Les pharmaciens réclament également une réforme de la sixième année d’étude en pharmacie pour renforcer les effectifs et alléger la charge de travail, ainsi qu’une reconnaissance de l’Etat d’autant plus qu’ils se sont investis pleinement durant l’épidémie de Covid.

Marion Lemaire : « Nous demandons une reconnaissance de l'État pour plusieurs choses, d'abord nos compétences qui ne sont absolument pas revalorisées et puis je trouve que l'État à la mémoire courte, il a bien oublié cette période covid où les professionnels que nous sommes pharmaciens, avons assuré dès le premier jour, sans interrogation, sans protection, un service de soins continue. Nous avons délivré les médicaments, nous nous sommes débrouillés seuls sur le terrain et si un événement comme la covid devait se reproduire, avec un maillage officinal dégradé, la situation ne serait strictement pas la même, il ne faut pas qu'il l'oublie. »

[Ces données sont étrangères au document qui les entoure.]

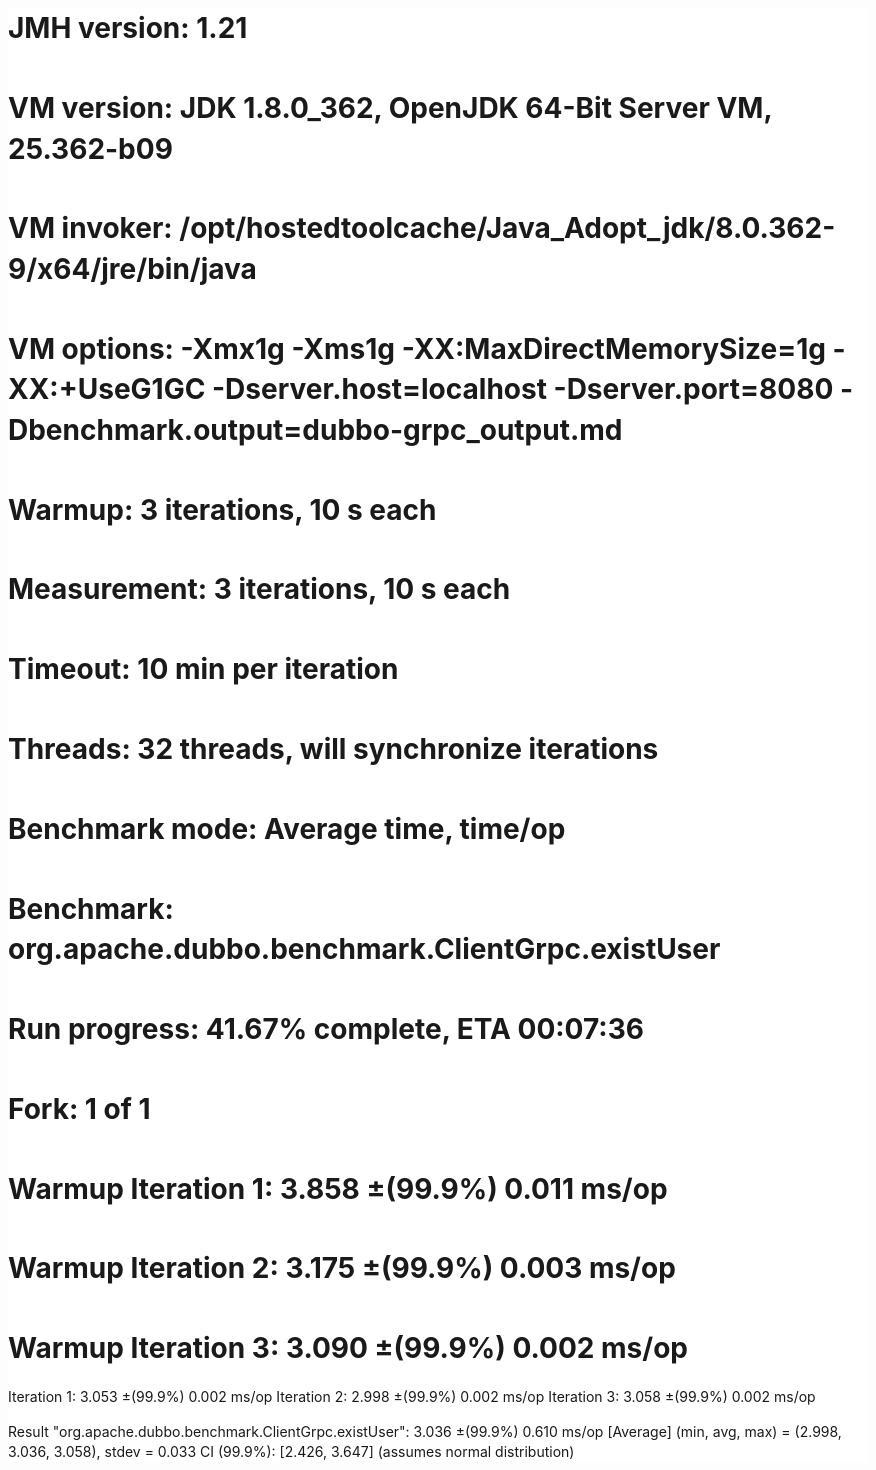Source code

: 
# JMH version: 1.21
# VM version: JDK 1.8.0_362, OpenJDK 64-Bit Server VM, 25.362-b09
# VM invoker: /opt/hostedtoolcache/Java_Adopt_jdk/8.0.362-9/x64/jre/bin/java
# VM options: -Xmx1g -Xms1g -XX:MaxDirectMemorySize=1g -XX:+UseG1GC -Dserver.host=localhost -Dserver.port=8080 -Dbenchmark.output=dubbo-grpc_output.md
# Warmup: 3 iterations, 10 s each
# Measurement: 3 iterations, 10 s each
# Timeout: 10 min per iteration
# Threads: 32 threads, will synchronize iterations
# Benchmark mode: Average time, time/op
# Benchmark: org.apache.dubbo.benchmark.ClientGrpc.existUser

# Run progress: 41.67% complete, ETA 00:07:36
# Fork: 1 of 1
# Warmup Iteration   1: 3.858 ±(99.9%) 0.011 ms/op
# Warmup Iteration   2: 3.175 ±(99.9%) 0.003 ms/op
# Warmup Iteration   3: 3.090 ±(99.9%) 0.002 ms/op
Iteration   1: 3.053 ±(99.9%) 0.002 ms/op
Iteration   2: 2.998 ±(99.9%) 0.002 ms/op
Iteration   3: 3.058 ±(99.9%) 0.002 ms/op


Result "org.apache.dubbo.benchmark.ClientGrpc.existUser":
  3.036 ±(99.9%) 0.610 ms/op [Average]
  (min, avg, max) = (2.998, 3.036, 3.058), stdev = 0.033
  CI (99.9%): [2.426, 3.647] (assumes normal distribution)
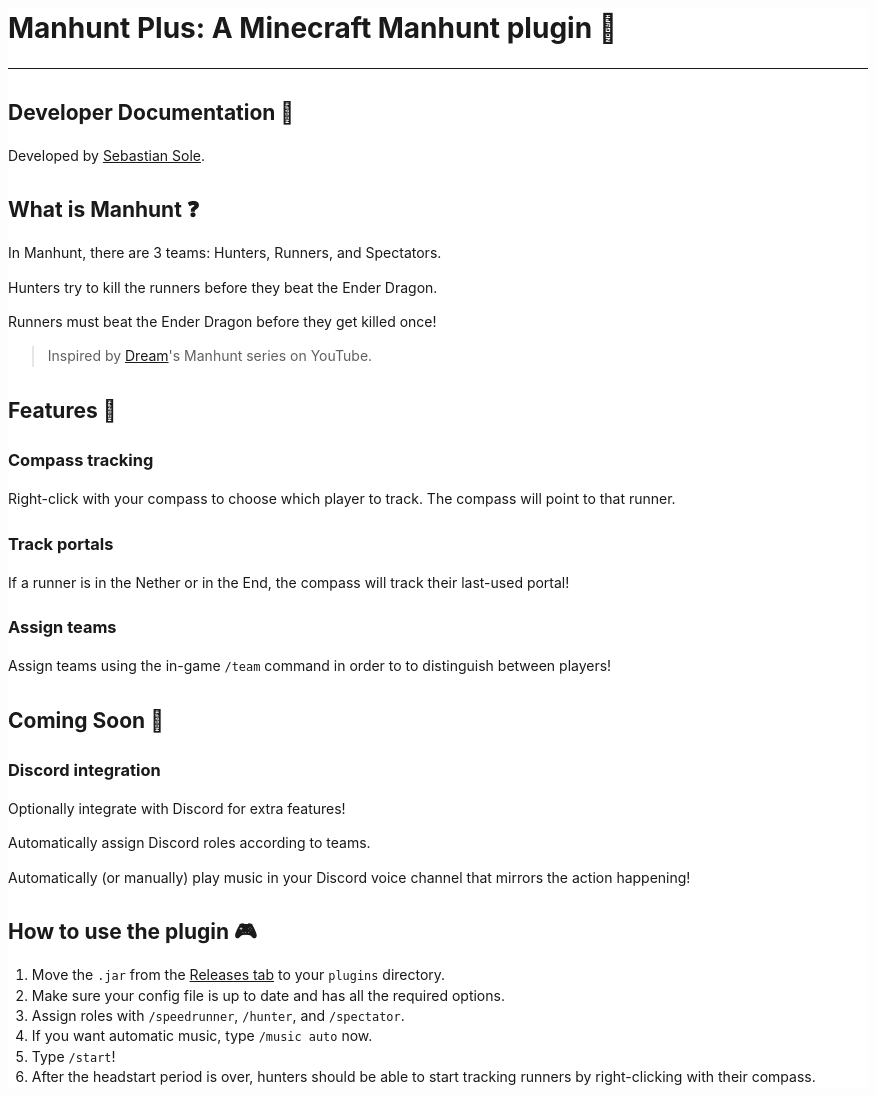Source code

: # Manhunt Plus: A Minecraft Manhunt plugin 🔌

---

## Developer Documentation 👋

Developed by [Sebastian Sole](https://github.com/Sebastian-Sole).

## What is Manhunt ❓

In Manhunt, there are 3 teams: Hunters, Runners, and Spectators.

Hunters try to kill the runners before they beat the Ender Dragon.

Runners must beat the Ender Dragon before they get killed once!

> Inspired by [Dream](https://youtube.com/dreamtraps)'s Manhunt series on YouTube.

## Features 🚩

### Compass tracking

Right-click with your compass to choose which player to track. The compass will point to that runner.

### Track portals

If a runner is in the Nether or in the End, the compass will track their last-used portal!

### Assign teams

Assign teams using the in-game `/team` command in order to to distinguish between players!

## Coming Soon 🏁

### Discord integration

Optionally integrate with Discord for extra features!

Automatically assign Discord roles according to teams.

Automatically (or manually) play music in your Discord voice channel that mirrors the action happening!

## How to use the plugin 🎮

1. Move the `.jar` from the [Releases tab](https://github.com/Sebastian-Sole/ManhuntPlus/releases/) to your `plugins` directory.
2. Make sure your config file is up to date and has all the required options.
3. Assign roles with `/speedrunner`, `/hunter`, and `/spectator`.
4. If you want automatic music, type `/music auto` now.
5. Type `/start`!
6. After the headstart period is over, hunters should be able to start tracking runners by right-clicking with their compass.
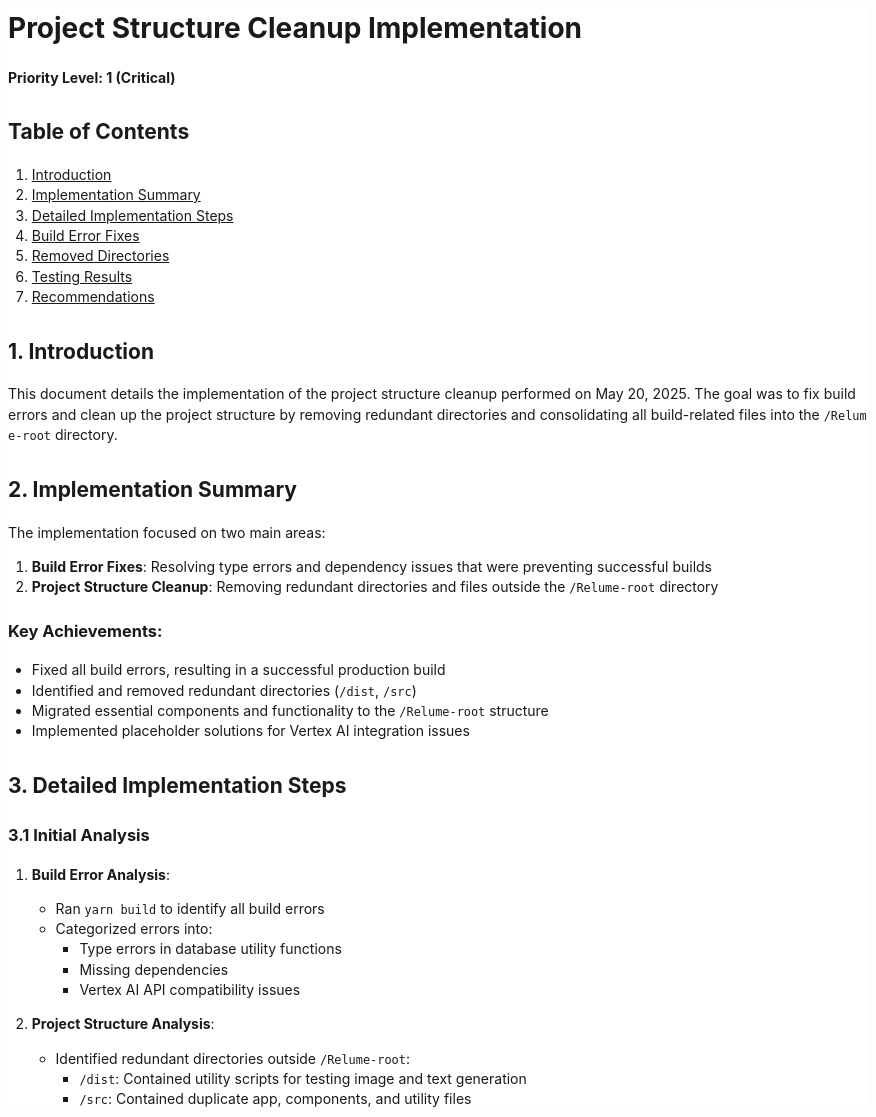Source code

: # Project Structure Cleanup Implementation

**Priority Level: 1 (Critical)**

## Table of Contents
1. [Introduction](#1-introduction)
2. [Implementation Summary](#2-implementation-summary)
3. [Detailed Implementation Steps](#3-detailed-implementation-steps)
4. [Build Error Fixes](#4-build-error-fixes)
5. [Removed Directories](#5-removed-directories)
6. [Testing Results](#6-testing-results)
7. [Recommendations](#7-recommendations)

## 1. Introduction

This document details the implementation of the project structure cleanup performed on May 20, 2025. The goal was to fix build errors and clean up the project structure by removing redundant directories and consolidating all build-related files into the `/Relume-root` directory.

## 2. Implementation Summary

The implementation focused on two main areas:
1. **Build Error Fixes**: Resolving type errors and dependency issues that were preventing successful builds
2. **Project Structure Cleanup**: Removing redundant directories and files outside the `/Relume-root` directory

### Key Achievements:
- Fixed all build errors, resulting in a successful production build
- Identified and removed redundant directories (`/dist`, `/src`)
- Migrated essential components and functionality to the `/Relume-root` structure
- Implemented placeholder solutions for Vertex AI integration issues

## 3. Detailed Implementation Steps

### 3.1 Initial Analysis

1. **Build Error Analysis**:
   - Ran `yarn build` to identify all build errors
   - Categorized errors into:
     - Type errors in database utility functions
     - Missing dependencies
     - Vertex AI API compatibility issues

2. **Project Structure Analysis**:
   - Identified redundant directories outside `/Relume-root`:
     - `/dist`: Contained utility scripts for testing image and text generation
     - `/src`: Contained duplicate app, components, and utility files
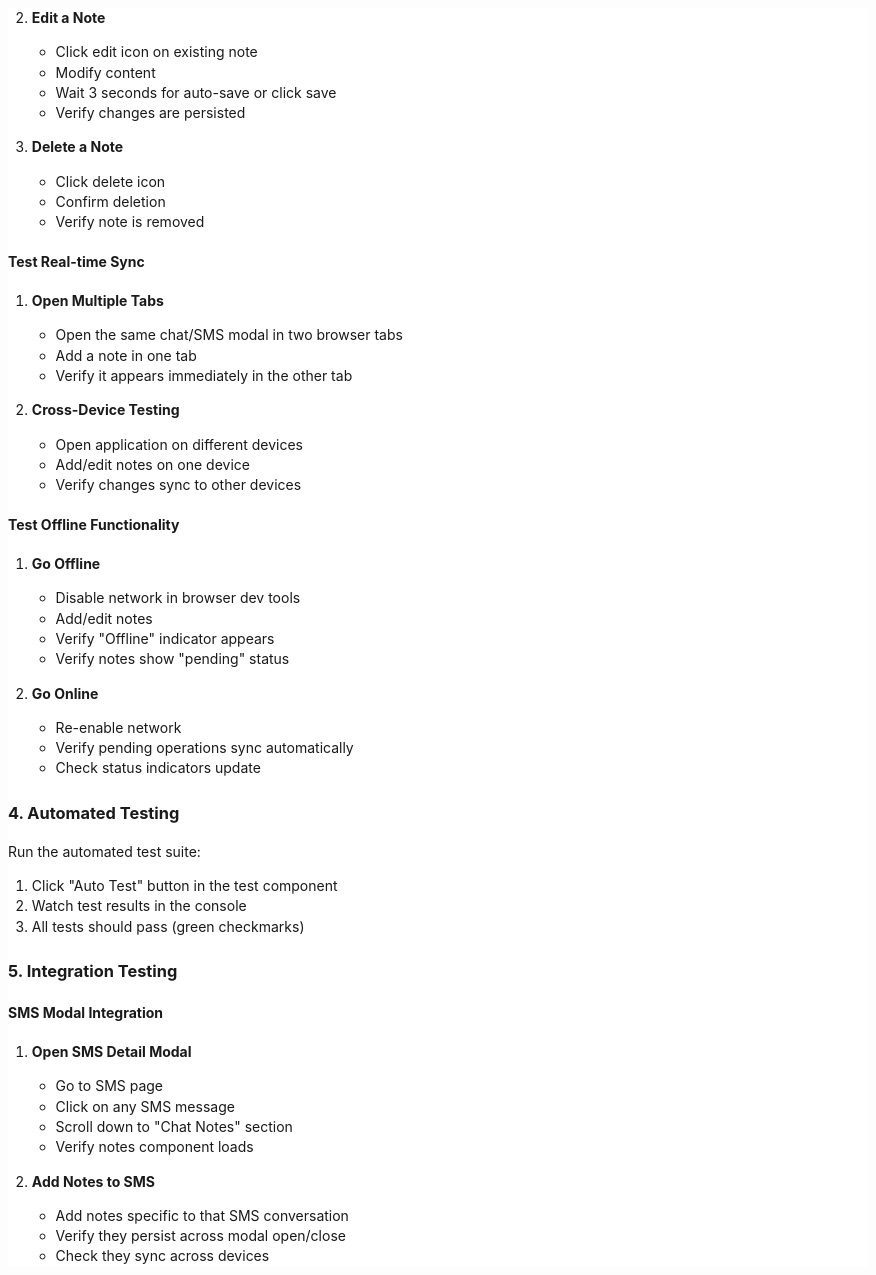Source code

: 2. **Edit a Note**
   - Click edit icon on existing note
   - Modify content
   - Wait 3 seconds for auto-save or click save
   - Verify changes are persisted

3. **Delete a Note**
   - Click delete icon
   - Confirm deletion
   - Verify note is removed

#### Test Real-time Sync
1. **Open Multiple Tabs**
   - Open the same chat/SMS modal in two browser tabs
   - Add a note in one tab
   - Verify it appears immediately in the other tab

2. **Cross-Device Testing**
   - Open application on different devices
   - Add/edit notes on one device
   - Verify changes sync to other devices

#### Test Offline Functionality
1. **Go Offline**
   - Disable network in browser dev tools
   - Add/edit notes
   - Verify "Offline" indicator appears
   - Verify notes show "pending" status

2. **Go Online**
   - Re-enable network
   - Verify pending operations sync automatically
   - Check status indicators update

### 4. Automated Testing

Run the automated test suite:

1. Click "Auto Test" button in the test component
2. Watch test results in the console
3. All tests should pass (green checkmarks)

### 5. Integration Testing

#### SMS Modal Integration
1. **Open SMS Detail Modal**
   - Go to SMS page
   - Click on any SMS message
   - Scroll down to "Chat Notes" section
   - Verify notes component loads

2. **Add Notes to SMS**
   - Add notes specific to that SMS conversation
   - Verify they persist across modal open/close
   - Check they sync across devices
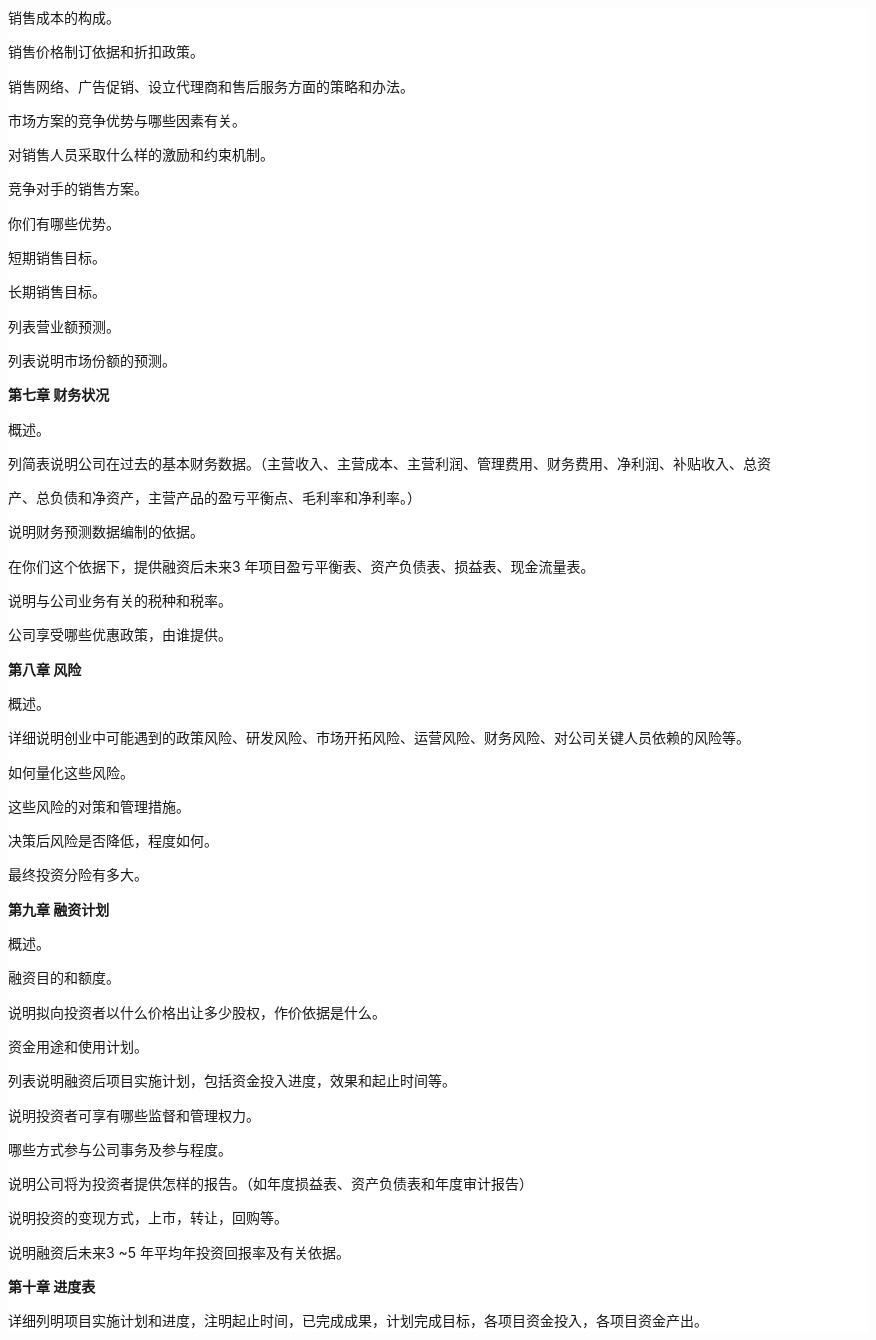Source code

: 销售成本的构成。

销售价格制订依据和折扣政策。

销售网络、广告促销、设立代理商和售后服务方面的策略和办法。

市场方案的竞争优势与哪些因素有关。

对销售人员采取什么样的激励和约束机制。

竞争对手的销售方案。

你们有哪些优势。

短期销售目标。

长期销售目标。

列表营业额预测。

列表说明市场份额的预测。

**第七章 财务状况**

概述。

列简表说明公司在过去的基本财务数据。（主营收入、主营成本、主营利润、管理费用、财务费用、净利润、补贴收入、总资

产、总负债和净资产，主营产品的盈亏平衡点、毛利率和净利率。）

说明财务预测数据编制的依据。

在你们这个依据下，提供融资后未来3 年项目盈亏平衡表、资产负债表、损益表、现金流量表。

说明与公司业务有关的税种和税率。

公司享受哪些优惠政策，由谁提供。

**第八章 风险**

概述。

详细说明创业中可能遇到的政策风险、研发风险、市场开拓风险、运营风险、财务风险、对公司关键人员依赖的风险等。

如何量化这些风险。

这些风险的对策和管理措施。

决策后风险是否降低，程度如何。

最终投资分险有多大。

**第九章 融资计划**

概述。

融资目的和额度。

说明拟向投资者以什么价格出让多少股权，作价依据是什么。

资金用途和使用计划。

列表说明融资后项目实施计划，包括资金投入进度，效果和起止时间等。

说明投资者可享有哪些监督和管理权力。

哪些方式参与公司事务及参与程度。

说明公司将为投资者提供怎样的报告。（如年度损益表、资产负债表和年度审计报告）

说明投资的变现方式，上市，转让，回购等。

说明融资后未来3 ~5 年平均年投资回报率及有关依据。

**第十章 进度表**

详细列明项目实施计划和进度，注明起止时间，已完成成果，计划完成目标，各项目资金投入，各项目资金产出。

Nicolas Verguet : « Nous demandons un soutien financier pour les territoires fragiles et nous demandons d'une façon générale, pour l'ensemble de la profession, une revalorisation de nos honoraires qui n'ont pas été revalorisés depuis des années, malgré le travail que nous avons fourni dans le covid, les nouvelles missions qu'on nous donne et que nous prenons à bras-le-corps et depuis deux ans une inflation galopante en plus. »

Vers une solution ?

Le gouvernement propose une revalorisation des honoraires de 10 %, à débattre le 5 juin 2024. Cependant, le budget proposé reste inférieur aux attentes des syndicats.

Ce 30 mai, les manifestants ont souligné la nécessité d’une aide financière spécifique pour les pharmacies rurales afin de garantir un accès équitable aux soins.